Devops is Not All About Automation

#devops Tools are for automation, devops is for people

It’s easy to get caught up in the view that devops is all about automation. That’s because right now, most of the value of devops and repeatable processes is focused on deployment of applications within virtual or cloud computing environments and dealing with that volatility requires automation and orchestration to combat the growing dearth of human resources available to handle it. But devops isn’t about the environment, or the automation. Those are just tools, albeit important ones, to achieving devops. Devops is more about the agility and efficiency gained through streamlining processes and being able to react rapidly. You know, agile. It’s about iterating over processes and refining them to make them more efficient. You know, agile.

Devops is about continuity; about ensuring continuous delivery. More often than not this focuses on automated and integrated deployment processes enabling rapid elasticity, but that’s just the most obvious use case. Not every process can be automated, nor should they be. Agility is about being able to react; to have processes in place that can efficiently and effectively address challenges that crop up from time to time.

The programmability of infrastructure, for example, can enable devops to put into place processes that define how IT reacts to emerging threats. This is one of the promises of SDN and OpenFlow – that the network can adapt to external pressures and events through programmatic intervention. With generally new and unknown threats, there’s no immediate remediation available and no button operations can push to deploy a preventive measure against it. Programmatic intervention is necessary. But who is responsible for intervening? That’s part of the question devops should be able to answer.

AN EXAMPLE

If we take as an example the typical response to an emerging threat, say a 0-day threat, we can see how devops applies.

Initially, organizations respond by panicking (more or less. The agitated state of a security professional upon learning about the threat appears similar to panicking in the general population). The response is unpredictable and reactive. If the threat is in the application or application server infrastructure layers, no one’s quite sure who is responsible for handling. The threat may remain real and active for hours or days before someone figures out what it is they’re going to do.

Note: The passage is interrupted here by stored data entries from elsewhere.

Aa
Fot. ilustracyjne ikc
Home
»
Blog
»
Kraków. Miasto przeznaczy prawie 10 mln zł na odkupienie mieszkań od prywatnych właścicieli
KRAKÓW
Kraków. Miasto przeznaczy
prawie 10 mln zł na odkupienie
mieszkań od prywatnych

In a more mature devops stage, experience may have taught operations what to do, but response is still reactive. Operations may not always proactively monitor or scan for potential threats and thus may be caught off-guard when one suddenly appears on the threat radar. The process for handling, however, is repeatable on a per-service basis.

As organizations continue to mature, standards evolve regarding how such threats are handled. Potential threats are monitored and processes are in place to manage eventual emergence. Responsibility is well understood and shared across operations and development. Operations understands at this point how what stop-gap measures – such as network-side scripts to prevent penetration of emergent application layer threats – are likely to be needed, and development and administrators understand which of these threats must be addressed by whom, and at what point in the process they must be mitigated.

Quantifying metrics for success follows, with both development and operations using the same metrics. Time to initial redress, time to complete resolution, time at risk, etc… Finally optimization – streamlining – of processes can begin as devops fully matures. Substitution of automated scanning and virtual patching for scanning and manual mitigation occurs, speeding up the process as well as assuring a higher security profile for the entire organization.

Most of this maturation process does not involve nor require automation. Most of it requires people; people who collaborate and define processes and policies that govern the delivery of applications. Devops must first define and refine processes before they can be automated, thus automation is unlikely to occur except in the most mature of devops-enabled organizations.

In many cases, processes will still comprise manual steps. Some of those steps and tasks may be automated at a later date, but until an organization is fully invested in devops and allows the maturation process to occur organically (with guidance of course) automation may result in nothing less than what developers and architects got with SOA – lots of duplication of services that made the entire system more complex, more costly to manage, and more difficult to troubleshoot.

Devops is a verb. It’s not something you build, it’s something you do.